** Data for the task follows **

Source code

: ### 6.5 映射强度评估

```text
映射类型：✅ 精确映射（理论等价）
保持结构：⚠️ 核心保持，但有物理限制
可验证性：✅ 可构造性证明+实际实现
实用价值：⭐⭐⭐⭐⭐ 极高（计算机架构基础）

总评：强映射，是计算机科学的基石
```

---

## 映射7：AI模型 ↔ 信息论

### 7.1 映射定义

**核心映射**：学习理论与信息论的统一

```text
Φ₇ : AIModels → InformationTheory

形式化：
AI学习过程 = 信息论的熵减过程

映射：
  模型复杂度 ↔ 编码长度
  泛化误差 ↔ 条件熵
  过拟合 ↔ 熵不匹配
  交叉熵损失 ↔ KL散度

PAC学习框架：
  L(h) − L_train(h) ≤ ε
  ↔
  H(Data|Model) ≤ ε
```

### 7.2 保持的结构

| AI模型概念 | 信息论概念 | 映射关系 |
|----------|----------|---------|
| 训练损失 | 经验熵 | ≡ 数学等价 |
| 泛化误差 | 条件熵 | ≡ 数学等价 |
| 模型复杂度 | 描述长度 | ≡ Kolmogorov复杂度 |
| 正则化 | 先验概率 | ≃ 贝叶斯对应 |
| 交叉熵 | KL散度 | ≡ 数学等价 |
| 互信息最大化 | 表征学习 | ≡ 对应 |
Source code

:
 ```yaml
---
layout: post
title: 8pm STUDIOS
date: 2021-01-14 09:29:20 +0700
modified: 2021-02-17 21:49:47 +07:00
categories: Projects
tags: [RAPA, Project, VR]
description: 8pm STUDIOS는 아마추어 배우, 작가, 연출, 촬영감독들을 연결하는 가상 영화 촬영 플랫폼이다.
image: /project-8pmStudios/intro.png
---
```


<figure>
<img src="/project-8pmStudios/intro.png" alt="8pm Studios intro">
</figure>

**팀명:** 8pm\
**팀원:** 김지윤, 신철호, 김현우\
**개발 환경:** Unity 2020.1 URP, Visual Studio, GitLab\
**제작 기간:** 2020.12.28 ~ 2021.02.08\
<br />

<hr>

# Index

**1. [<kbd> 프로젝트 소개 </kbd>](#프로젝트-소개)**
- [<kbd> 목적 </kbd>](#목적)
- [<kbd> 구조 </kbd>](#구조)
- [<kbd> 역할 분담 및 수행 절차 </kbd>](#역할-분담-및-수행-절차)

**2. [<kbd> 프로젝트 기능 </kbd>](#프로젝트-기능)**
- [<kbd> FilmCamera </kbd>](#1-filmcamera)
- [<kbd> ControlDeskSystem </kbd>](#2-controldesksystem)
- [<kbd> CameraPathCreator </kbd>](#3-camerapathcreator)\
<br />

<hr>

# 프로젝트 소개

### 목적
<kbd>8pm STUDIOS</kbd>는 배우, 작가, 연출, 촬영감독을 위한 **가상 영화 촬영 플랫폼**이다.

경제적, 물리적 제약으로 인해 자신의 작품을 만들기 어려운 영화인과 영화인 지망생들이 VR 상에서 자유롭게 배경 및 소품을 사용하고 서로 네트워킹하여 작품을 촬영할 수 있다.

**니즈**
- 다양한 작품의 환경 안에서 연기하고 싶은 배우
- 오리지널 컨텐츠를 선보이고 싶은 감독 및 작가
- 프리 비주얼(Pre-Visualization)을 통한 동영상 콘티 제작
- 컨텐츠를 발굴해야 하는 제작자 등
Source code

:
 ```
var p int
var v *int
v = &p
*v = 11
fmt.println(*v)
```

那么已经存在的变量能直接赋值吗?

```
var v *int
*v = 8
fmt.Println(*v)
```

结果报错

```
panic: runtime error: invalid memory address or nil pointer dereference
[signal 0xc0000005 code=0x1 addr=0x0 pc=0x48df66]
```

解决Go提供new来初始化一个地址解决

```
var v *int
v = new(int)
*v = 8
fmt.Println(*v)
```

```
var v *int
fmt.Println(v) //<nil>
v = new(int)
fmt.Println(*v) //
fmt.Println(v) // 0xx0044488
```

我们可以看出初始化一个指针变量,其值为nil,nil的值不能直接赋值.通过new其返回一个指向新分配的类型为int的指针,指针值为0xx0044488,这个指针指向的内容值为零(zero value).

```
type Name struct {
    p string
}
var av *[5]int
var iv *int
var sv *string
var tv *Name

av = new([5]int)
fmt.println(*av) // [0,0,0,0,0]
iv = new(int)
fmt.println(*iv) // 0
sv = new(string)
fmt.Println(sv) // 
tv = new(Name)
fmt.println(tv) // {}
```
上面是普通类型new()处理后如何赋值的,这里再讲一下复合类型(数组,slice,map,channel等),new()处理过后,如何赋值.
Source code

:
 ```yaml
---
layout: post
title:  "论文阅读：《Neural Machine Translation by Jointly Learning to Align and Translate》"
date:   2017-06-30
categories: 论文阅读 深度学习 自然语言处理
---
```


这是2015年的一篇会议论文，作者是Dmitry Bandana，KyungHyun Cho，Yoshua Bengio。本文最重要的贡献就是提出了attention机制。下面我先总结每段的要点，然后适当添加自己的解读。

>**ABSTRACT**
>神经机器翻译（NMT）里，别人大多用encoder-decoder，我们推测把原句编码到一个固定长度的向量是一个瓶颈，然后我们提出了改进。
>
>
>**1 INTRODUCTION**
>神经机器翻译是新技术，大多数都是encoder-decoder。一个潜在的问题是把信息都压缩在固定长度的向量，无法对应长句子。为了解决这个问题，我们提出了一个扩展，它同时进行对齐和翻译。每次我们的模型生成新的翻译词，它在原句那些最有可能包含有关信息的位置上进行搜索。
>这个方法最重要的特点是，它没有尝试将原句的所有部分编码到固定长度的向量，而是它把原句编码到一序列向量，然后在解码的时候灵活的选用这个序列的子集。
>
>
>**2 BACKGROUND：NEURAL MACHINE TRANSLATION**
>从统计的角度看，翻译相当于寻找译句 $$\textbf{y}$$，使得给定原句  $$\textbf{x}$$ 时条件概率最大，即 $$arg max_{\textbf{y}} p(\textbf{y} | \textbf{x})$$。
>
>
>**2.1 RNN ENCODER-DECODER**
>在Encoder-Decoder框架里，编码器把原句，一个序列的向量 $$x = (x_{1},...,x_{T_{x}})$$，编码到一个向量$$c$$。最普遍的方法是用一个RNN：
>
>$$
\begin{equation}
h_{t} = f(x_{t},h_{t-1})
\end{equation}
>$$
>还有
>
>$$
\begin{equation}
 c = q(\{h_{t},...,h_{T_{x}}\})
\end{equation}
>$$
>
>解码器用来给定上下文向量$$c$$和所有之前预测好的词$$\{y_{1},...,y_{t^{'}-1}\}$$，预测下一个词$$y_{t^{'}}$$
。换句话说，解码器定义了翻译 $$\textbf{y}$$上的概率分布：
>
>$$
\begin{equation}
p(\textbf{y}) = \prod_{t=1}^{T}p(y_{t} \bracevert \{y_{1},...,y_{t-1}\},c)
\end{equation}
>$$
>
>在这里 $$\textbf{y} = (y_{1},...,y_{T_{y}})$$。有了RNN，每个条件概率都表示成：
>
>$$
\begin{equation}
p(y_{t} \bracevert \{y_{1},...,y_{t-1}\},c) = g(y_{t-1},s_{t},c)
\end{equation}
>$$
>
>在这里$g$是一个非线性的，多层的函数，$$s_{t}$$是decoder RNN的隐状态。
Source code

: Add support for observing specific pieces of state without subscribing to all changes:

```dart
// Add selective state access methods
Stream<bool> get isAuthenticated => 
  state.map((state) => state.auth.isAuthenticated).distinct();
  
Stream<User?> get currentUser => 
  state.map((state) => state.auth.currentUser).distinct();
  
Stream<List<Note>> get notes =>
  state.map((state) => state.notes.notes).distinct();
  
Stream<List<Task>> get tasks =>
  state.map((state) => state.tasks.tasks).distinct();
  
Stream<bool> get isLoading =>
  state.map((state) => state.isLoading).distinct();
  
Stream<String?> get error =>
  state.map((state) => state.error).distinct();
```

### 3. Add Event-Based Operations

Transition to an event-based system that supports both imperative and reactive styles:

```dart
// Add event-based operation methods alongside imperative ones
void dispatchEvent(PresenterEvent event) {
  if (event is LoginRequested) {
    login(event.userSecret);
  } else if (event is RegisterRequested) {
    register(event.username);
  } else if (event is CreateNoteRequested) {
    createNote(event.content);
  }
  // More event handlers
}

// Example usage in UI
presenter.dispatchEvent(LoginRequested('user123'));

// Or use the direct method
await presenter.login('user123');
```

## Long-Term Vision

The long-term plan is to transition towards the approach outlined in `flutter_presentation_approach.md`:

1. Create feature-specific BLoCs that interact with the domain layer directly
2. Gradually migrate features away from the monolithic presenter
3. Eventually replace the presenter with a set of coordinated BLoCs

** End of Data for the task **

# Exercise aim:
Set down the lines above exactly as written. Begin at the line containing "The long-term plan" and stop after the last line.

# Answer space:
The long-term plan is to transition towards the approach outlined in `flutter_presentation_approach.md`:

1. Create feature-specific BLoCs that interact with the domain layer directly
2. Gradually migrate features away from the monolithic presenter
3. Eventually replace the presenter with a set of coordinated BLoCs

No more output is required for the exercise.